Whether it’s on your iPhone, Apple Watch or iPad, you can activate and use Siri using a simple “Hey Siri” command, however the Mac didn’t get native “Hey Siri” support, which to us is rather surprising as it would have a ton of use case scenarios! But, their is a way, after some tinkering, to get Siri on your Mac to activate with either “Hey Siri” or anything you like, and here’s how.
Whilst it’s great to be able to hold CMD+SPACE (default) or any Keyboard command you wish, we still find it weird that the Mac would miss out on Hey Siri, especially as all Macs have a built in mic ready and waiting, but to get this working, we’re actually going to initialise an Accessibility shortcut.
1. Change / Stick with your chosen Siri keyboard shortcut
By selecting a Keyboard shortcut, we’d recommend changing it to either Option or FN as sticking with Command Space will launch Spotlight, what we’re going to do is tell your Mac to start listening to your voice, then once it picks it up initiate that very keyboard shortcut which in this case will launch Siri.
2. Create a Dictation Command
Open System Preferences and go to, ironically, Keyboard, then to Dictation. Whether your dictation is Off or On what we need to do is tick the box labelled “Use Enhanced Dictation”. This will require a download typically between 400-500MB depending on your Language settings, which can be changed accordingly.
If you have multiple Microphones, i.e a plugged in headset with Mic or generic Microphone you can select which you wish to use, otherwise chose Internal Microphone.
3. Go to Accessibility in System Preferences
In System Preferences, Accessibility, scroll down the left bar till you pass ‘Interacting’ and select ‘Dictation’. Once opened you will need to tick the box “Enable the dictation keyboard phrase:”.
By default, the word ‘Computer’ will be listed, in this case we’re going to replace it with “Hey”, but you can honestly choose whatever you like.

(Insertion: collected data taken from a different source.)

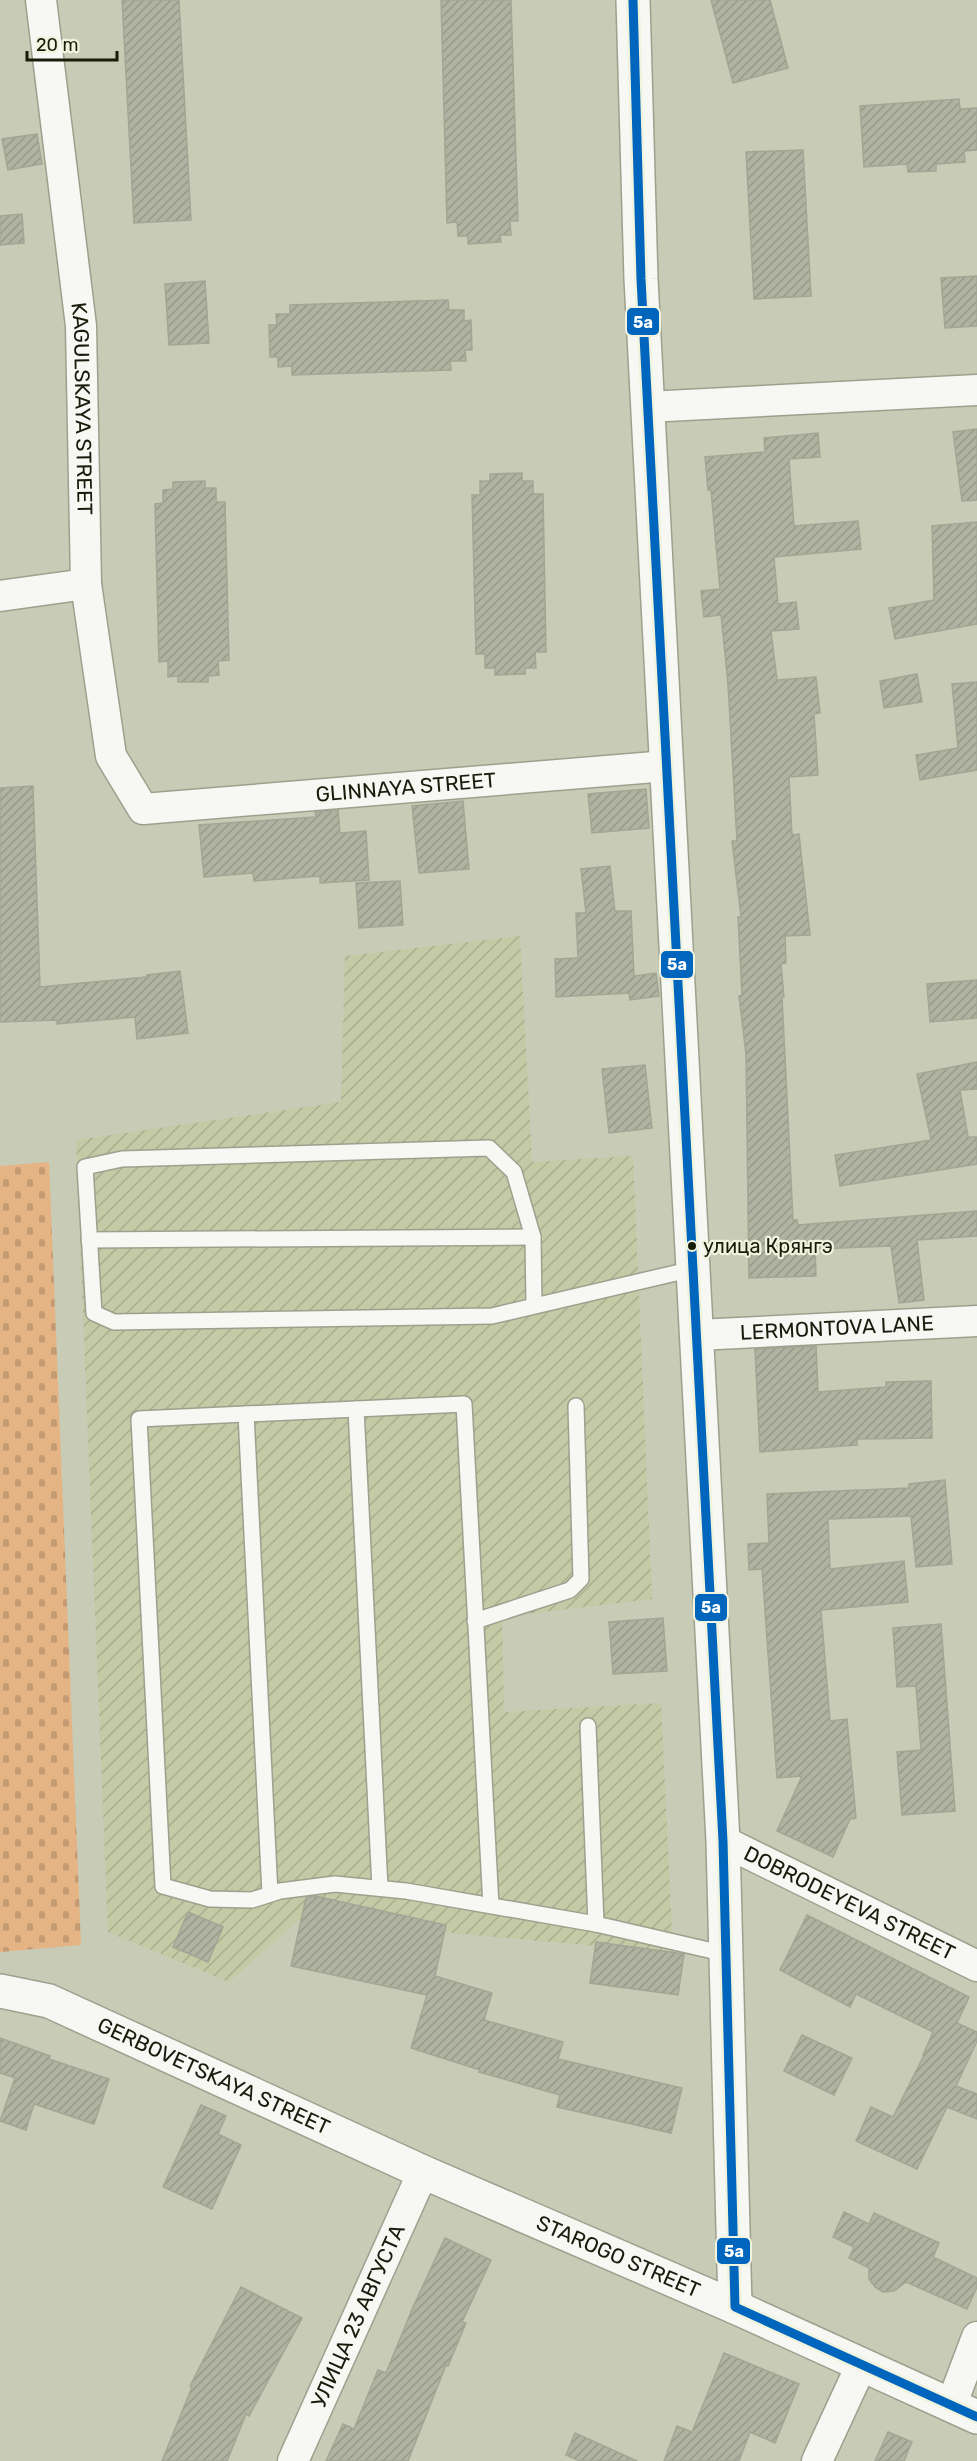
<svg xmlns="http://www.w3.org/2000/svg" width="977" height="2461" viewBox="0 0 977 2461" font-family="Rubik,sans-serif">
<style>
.industrial{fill:url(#industrial-furrows)}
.cemetery{fill:url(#cemetery-stones)}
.building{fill:url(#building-hatch);stroke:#a4a695;stroke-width:1.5}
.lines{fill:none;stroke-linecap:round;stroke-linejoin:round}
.lane-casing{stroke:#9ea08e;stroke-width:18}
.street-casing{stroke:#9ea08e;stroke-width:33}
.secondary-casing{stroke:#9ea08e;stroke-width:36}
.lane{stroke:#f7f7f4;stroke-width:15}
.street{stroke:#f7f7f4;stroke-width:30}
.secondary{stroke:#f7f7f4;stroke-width:33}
.bus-1-casing{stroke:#f0f4df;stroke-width:14}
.bus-1{stroke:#0065bd;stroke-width:9}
.bus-dot{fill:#191b0b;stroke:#f0f4df;stroke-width:2}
.labels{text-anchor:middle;stroke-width:4.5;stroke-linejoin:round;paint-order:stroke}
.bus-label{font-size:20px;fill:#191b0b;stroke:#f0f4df;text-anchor:start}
.street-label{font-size:21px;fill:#191b0b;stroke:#f0f4df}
.line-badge{stroke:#f0f4df;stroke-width:2}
.badge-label{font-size:16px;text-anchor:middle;font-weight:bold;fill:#fff}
</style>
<defs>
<pattern id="industrial-furrows" width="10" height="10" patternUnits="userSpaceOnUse" patternTransform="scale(1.5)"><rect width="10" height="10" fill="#c4caa5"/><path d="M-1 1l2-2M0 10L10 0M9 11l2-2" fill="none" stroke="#a8ad8d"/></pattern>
<pattern id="cemetery-stones" width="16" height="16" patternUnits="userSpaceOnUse" patternTransform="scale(1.5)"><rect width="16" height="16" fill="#e4b485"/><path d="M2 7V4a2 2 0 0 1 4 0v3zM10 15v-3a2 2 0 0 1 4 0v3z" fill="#c39a72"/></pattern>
<pattern id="building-hatch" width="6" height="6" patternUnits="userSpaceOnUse" patternTransform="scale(1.5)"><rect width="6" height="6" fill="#b0b3a1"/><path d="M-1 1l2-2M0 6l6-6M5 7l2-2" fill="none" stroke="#979989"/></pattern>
</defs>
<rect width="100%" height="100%" fill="#c8cbb5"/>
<!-- industrial -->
<path class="industrial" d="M520,936L532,1162L633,1156L652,1599L502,1617L504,1712L661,1703L673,1953L300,1919L229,1982L108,1932L76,1140L341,1102L345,956Z"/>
<!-- cemetery -->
<path class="cemetery" d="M49,1162L81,1945L0,1952V1166Z"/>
<!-- building -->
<g class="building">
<path d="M122,0H179L191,220L134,223Z"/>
<path d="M441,0H511L518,221H510L511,235H500L501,242L468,244V236H458L457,222L447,223Z"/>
<path d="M711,0H770L788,68L733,83Z"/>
<path d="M959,99L960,109L977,108V150L964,151L965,162L936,164V171L908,172L907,164L864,167L860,106Z"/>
<path d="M37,134L42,164L8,170L2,139Z"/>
<path d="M803,150L811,296L754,299L746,152Z"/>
<path d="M22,214L24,243L0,245V216Z"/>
<path d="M977,276V326L945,328L941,278Z"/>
<path d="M205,281L209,343L169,345L165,284Z"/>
<path d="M448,300L449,310H464V321L471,320L472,350H465L466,361H450L451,370L292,375V366L278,367V357H270L269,325H277L276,314H290V305Z"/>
<path d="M977,429V500L962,501L953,432Z"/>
<path d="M818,433L820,457L789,459L794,526L858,521L861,549L774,557L778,604L796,602L799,629L771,631L777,680L816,677L820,713L814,714L818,775L789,777L792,835L799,834L810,935L785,936L786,963L781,964L784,997H782L793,1220H797L798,1225L977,1211V1236L917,1240L924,1300L899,1303L891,1246L815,1249L816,1276L749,1278L746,1054L739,996L742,995L738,917H741L732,841H737L728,684L721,615L704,617L701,591L720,589L711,490H708L705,457L765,452L764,438Z"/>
<path d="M522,473V481H533V494H543L546,652H535L536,668H525V674L495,675V668H485V654H476L472,495H480V481H490V474Z"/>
<path d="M205,481V488H216V502H225L229,660L218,661L219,675L208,676V682H178V676L168,677V661L159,662L155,504L163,503V490L173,489V482Z"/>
<path d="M977,522V624L895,639L889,608L934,600L932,526Z"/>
<path d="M917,674L922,702L884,708L880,681Z"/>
<path d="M977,682V770L920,780L916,755L958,748L952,684Z"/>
<path d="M33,786L40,987L147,977V975L180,971L188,1033L137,1039L135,1017L57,1024V1020L0,1022V788Z"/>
<path d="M646,789L649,828L592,833L588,794Z"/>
<path d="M463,801L469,869L419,873L412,806Z"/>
<path d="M338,810L340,833L366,831L369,880L320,883V876L254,881L253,873L204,877L199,825L316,817L315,812Z"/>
<path d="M610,866L615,911H631L634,976L656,973L659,996L630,1000L629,993L556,997L555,959L578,958L576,913H586L581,869Z"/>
<path d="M400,881L403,925L359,928L356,883Z"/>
<path d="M977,980V1018L930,1022L927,984Z"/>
<path d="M977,1062V1089L960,1090L968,1137H977V1164L840,1186L835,1155L931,1140L917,1074Z"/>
<path d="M645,1065L652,1128L609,1133L602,1069Z"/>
<path d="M816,1346L818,1392L886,1387V1382L931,1381L932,1438L857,1439V1445L760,1452L755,1349Z"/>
<path d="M945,1480L952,1564L916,1567L911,1516L828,1519L830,1569L904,1561L908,1602L821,1610L830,1721L847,1719L856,1818L850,1819L833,1857L777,1831L802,1776L777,1778L762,1569L749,1570L748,1544L769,1543L767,1494L909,1488V1484Z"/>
<path d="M663,1618L667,1671L613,1674L609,1622Z"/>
<path d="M941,1624L955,1811L902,1815L897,1752L921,1750L916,1686L897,1687L893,1628Z"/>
<path d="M315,1896L446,1925L435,1976L492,1993L484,2020L563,2042L558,2059L682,2088L671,2133L557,2107L560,2095L479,2072L480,2070L411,2048L427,1995L291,1966L306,1898Z"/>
<path d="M188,1912L223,1927L208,1962L173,1947Z"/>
<path d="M807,1915L969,1997L957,2023L977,2032V2041L956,2086L977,2094V2119L947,2107L917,2169L856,2141L871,2107L893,2117L924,2055H923L933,2032L856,1994L850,2007L780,1970Z"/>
<path d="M596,1942L684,1954L678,1995L590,1983Z"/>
<path d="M802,2035L852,2058L834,2095L784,2071Z"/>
<path d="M0,2038L50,2056L49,2059L109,2079L94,2124L34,2104L26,2130L0,2121L15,2078L0,2073Z"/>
<path d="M201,2105L226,2116L218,2134L241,2145L212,2209L163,2187Z"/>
<path d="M844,2212L869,2224L874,2213L939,2243L933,2257L977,2278V2287L967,2309L906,2282L894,2291L883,2292L875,2287L869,2279V2268L849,2258L854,2247L833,2237Z"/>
<path d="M445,2238L491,2260L462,2322L466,2323L448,2366L446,2365L408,2461H326L343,2424L354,2429L378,2370L386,2373L413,2307Z"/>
<path d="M241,2287L302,2318L249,2416L246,2414L227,2461H162L192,2387L190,2386Z"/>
<path d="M724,2353L799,2384L775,2443L750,2432L739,2461H664L677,2426L692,2432Z"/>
<path d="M888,2432L912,2442L904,2461H875Z"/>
<path d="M575,2433L637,2461H580L566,2455Z"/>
</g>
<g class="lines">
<defs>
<g id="lane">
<path d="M89,1240L533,1237"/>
<path d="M534,1306L533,1237L514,1172L489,1148L122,1159L85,1167L94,1313L114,1322L492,1316L693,1269"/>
<path d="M356,1409L380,1888"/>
<path d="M246,1414L270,1894"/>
<path d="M475,1621L570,1590L581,1579L576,1406"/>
<path d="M588,1726L596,1924"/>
<path d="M491,1906L464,1404L139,1419L163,1886L210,1899L252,1900L280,1891L335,1884L406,1891L596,1924L726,1954"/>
</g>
<g id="street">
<path id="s1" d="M41,0L81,326L86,584L111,756L143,809L667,766"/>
<path d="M647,407L977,390"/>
<path d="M0,596L86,584"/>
<path id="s2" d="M697,1335L977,1321"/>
<path id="s3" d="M723,1841L977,1966"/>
<path d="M951,2406L977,2337"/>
<path id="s4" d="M293,2461L423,2172"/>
<path d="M817,2461L861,2366"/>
</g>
<g id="secondary">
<path d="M633,0L641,279L723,1841L735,2307"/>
<path id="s5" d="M0,1991L49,2001L423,2172L735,2307L977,2417"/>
</g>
</defs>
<!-- lane casing -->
<use href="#lane" class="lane-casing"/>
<!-- street casing -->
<use href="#street" class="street-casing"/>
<!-- secondary casing -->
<use href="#secondary" class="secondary-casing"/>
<!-- lane -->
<use href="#lane" class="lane"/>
<!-- street -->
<use href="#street" class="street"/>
<!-- secondary -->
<use href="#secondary" class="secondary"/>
<defs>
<path id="bus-1" d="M633,0L641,279L723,1841L735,2307L977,2417"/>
</defs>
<!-- bus-1 casing -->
<use href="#bus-1" class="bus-1-casing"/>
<!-- bus-1 -->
<use href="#bus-1" class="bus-1"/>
</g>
<!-- markers -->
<circle class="bus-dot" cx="692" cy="1246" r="5"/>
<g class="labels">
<!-- bus labels -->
<g class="bus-label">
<text x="703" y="1253">улица Крянгэ</text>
</g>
<!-- street labels -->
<g class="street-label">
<text dy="7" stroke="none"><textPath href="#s1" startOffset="411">KAGULSKAYA STREET</textPath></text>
<text dy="7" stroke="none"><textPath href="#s1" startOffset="1086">GLINNAYA STREET</textPath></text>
<text dy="7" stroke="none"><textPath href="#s2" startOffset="140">LERMONTOVA LANE</textPath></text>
<text dy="7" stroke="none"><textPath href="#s3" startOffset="141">DOBRODEYEVA STREET</textPath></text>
<text dy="7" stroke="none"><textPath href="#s5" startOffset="231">GERBOVETSKAYA STREET</textPath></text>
<text dy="7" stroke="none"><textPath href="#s5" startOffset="674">STAROGO STREET</textPath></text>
<text dy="7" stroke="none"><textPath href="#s4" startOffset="159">УЛИЦА 23 АВГУСТА</textPath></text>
</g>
</g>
<g class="line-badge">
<rect x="626" y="307" width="34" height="29" rx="6" fill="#0065bd"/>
<rect x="660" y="950" width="34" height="29" rx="6" fill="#0065bd"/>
<rect x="694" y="1593" width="34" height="29" rx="6" fill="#0065bd"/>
<rect x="716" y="2237" width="35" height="28" rx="6" fill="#0065bd"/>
</g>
<g class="badge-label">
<text x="643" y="328">5а</text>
<text x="677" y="970">5а</text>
<text x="711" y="1613">5а</text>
<text x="734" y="2257">5а</text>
</g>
<!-- scale -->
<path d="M27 51v9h90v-9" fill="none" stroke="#191b0b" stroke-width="3"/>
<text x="36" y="51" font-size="18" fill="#191b0b" stroke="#f0f4df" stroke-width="4.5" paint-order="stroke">20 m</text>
</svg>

For this example we’re going to initiate by saying Hey Siri.
4. Set voice command to Siri
Whilst still inside Accessibility, click ‘Dictation Commands…’. You will then be presented with a window with options for “When I say:”, “Whilst using:”, and “Perform:”. In our case we want to tell the Mac that when we say Hey Siri, we want Siri to open by;
When I say: Siri
Whilst using: Any Application
Perform: Press ^SPACE
When you click the pop-up menu for Perform it will ask you to “Press keys now”, in our case we pressed Control and Space. Control shows up as a ^ symbol.
Once you have the keyboard shortcut set and command, click Done.
5. Test and go (or Customise for better effect)
Now, when you say “Hey Siri”, your Mac will open Siri which will be listening straight away, and you can initiate as you would had you either tapped the Siri dock icon, or done the keyboard command.
However, if you have iOS devices or even the Apple Watch close by, naturally they will be listening for “Hey Siri” too, so it maybe worth changing your Mac to something slightly different by simply changing the “When I say:” box from Step 4.
6. Stop the initial swish sound
Just a final pointer, which is optional. Whenever you set an Accessibility shortcut, your Mac will make a swish sound to confirm it’s heard before performing the action. If you don’t wish this to happen and just want it to perform the given task;
Go to System Preferences > Accessibility > Dictation > and untick the box for “Play sound when command is recognized”
And there you have it, now you can Hey Siri, or Hey Arnold, or absolutely anything if you wish, to activate Siri from your Mac. It’s optional, but saves you a ton of time and hassle … ok not a lot, but it’s cool to use.